Zara Anne Radcliffe, de 30 años, padecía esquizofrenia cuando atacó a John Rees, de 88 años, en la aldea de Pen Y Graig, Rhondda, Gales del Sur.

Rees, que había visitado la tienda Co-Op mientras su esposa Eunice esperaba afuera en su automóvil, murió luego de sufrir graves heridas contundentes en la cara. Además del señor de 88 años también resultaron heridos Andrew Price, Gaynor Saurin y Lisa Way. El ataque ocurrió el pasado 5 de mayo.

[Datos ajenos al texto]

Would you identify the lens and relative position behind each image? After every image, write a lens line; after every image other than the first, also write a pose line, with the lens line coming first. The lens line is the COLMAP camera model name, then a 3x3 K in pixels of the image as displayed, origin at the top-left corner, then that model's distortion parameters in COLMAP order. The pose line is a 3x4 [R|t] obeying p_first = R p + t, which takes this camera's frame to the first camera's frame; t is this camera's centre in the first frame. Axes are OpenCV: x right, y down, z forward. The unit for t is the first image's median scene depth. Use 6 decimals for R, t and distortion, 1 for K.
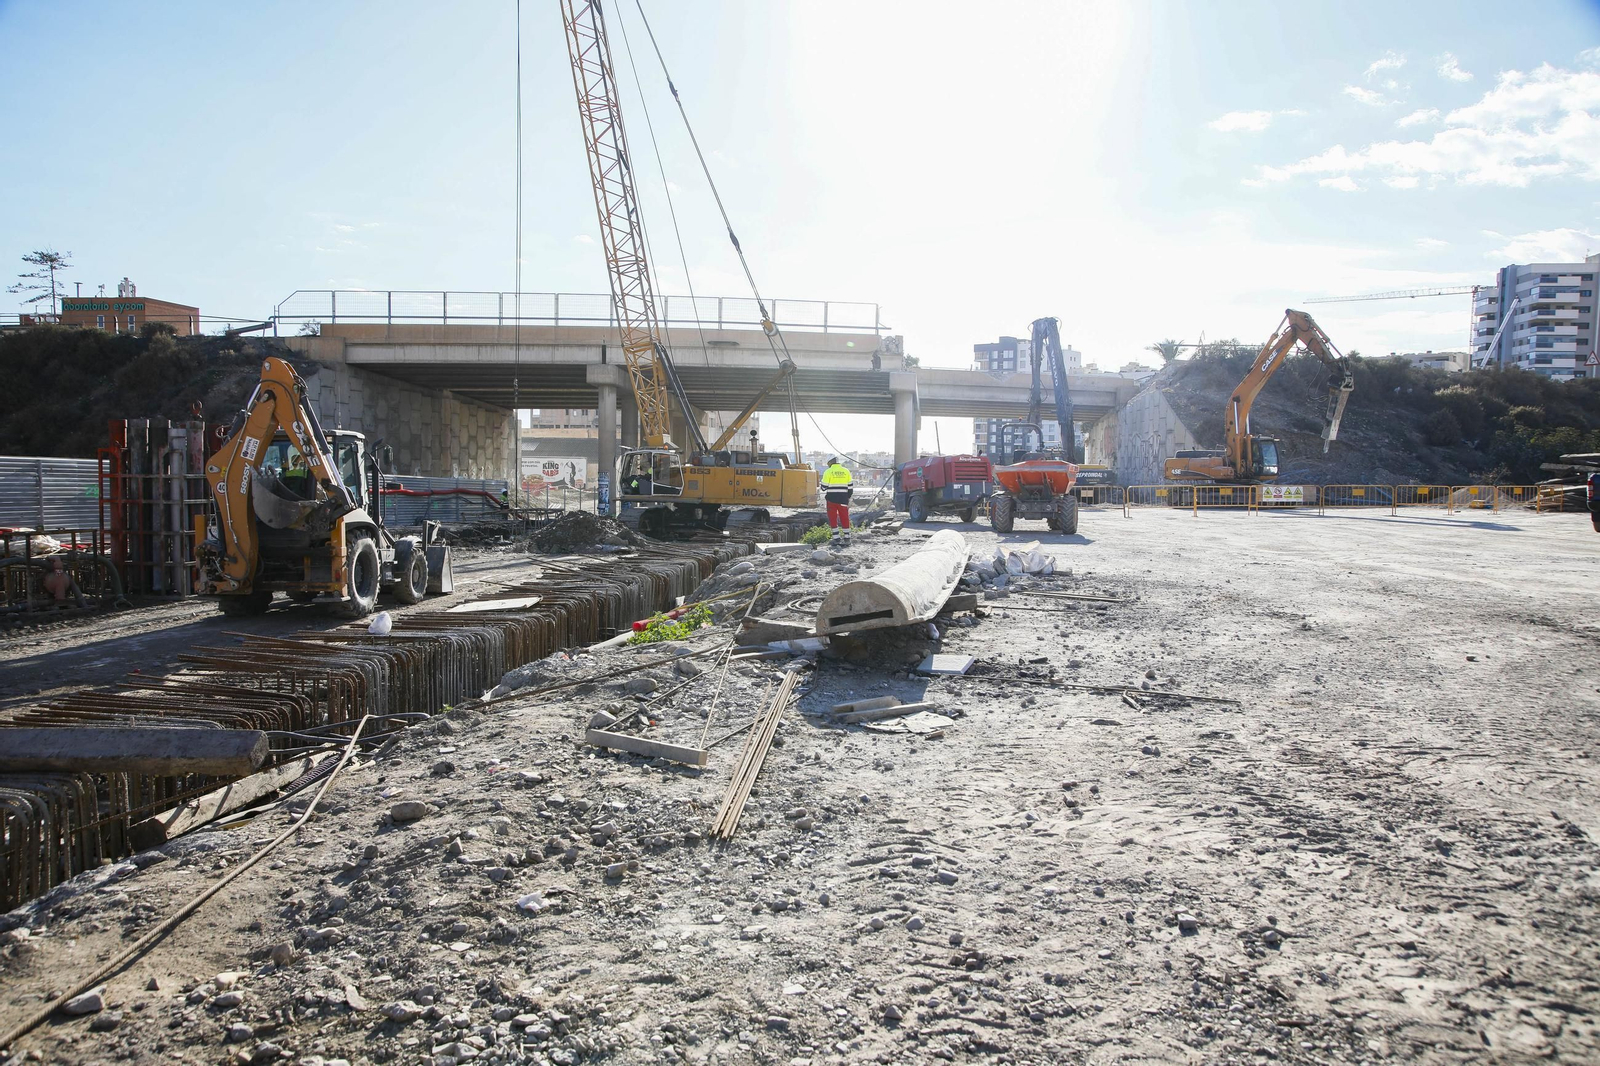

Este lunes por la tarde, Radcliffe, de Wyndham Street, Porth, compareció en Merthyr Crown Court por enlace de video desde el hospital de alta seguridad de Rampton en Nottinghamshire para declararse culpable del homicidio involuntario de John Rees por motivo de responsabilidad disminuida y tres cargos de intento de asesinato.  

Michael Jones, acusador, dijo que las súplicas eran aceptables para la corte porque estaba "profundamente enferma y enferma mentalmente" en el momento del ataque.  

"Esos motivos representan la evidencia fáctica y la evidencia psiquiátrica en este caso, es decir, en el momento material y actualmente, la señorita Radcliffe sufre de esquizofrenia”, señaló y agregó.  

"Esas alegaciones han sido consideradas con mucho cuidado por la fiscalía y los equipos policiales y reflejan la evidencia fáctica y la evidencia psiquiátrica en este caso y, por lo tanto, aceptamos esas alegaciones como ingresadas”, abundó.  

Radcliffe será sentenciado este miércoles en Merthyr Crown Court.  

John Rees vivía en el pueblo cercano de Trealaw con su esposa Eunice y era velador de la iglesia en All Saints Church.  

En un comunicado después de su muerte, su familia dijo: "John era la definición misma de un buen hombre, extremadamente respetado y querido en la comunidad. Estaba orgulloso de su familia, orgulloso de ser galés y devoto de la Iglesia de Todos los Santos. Todos lo extrañaremos terriblemente".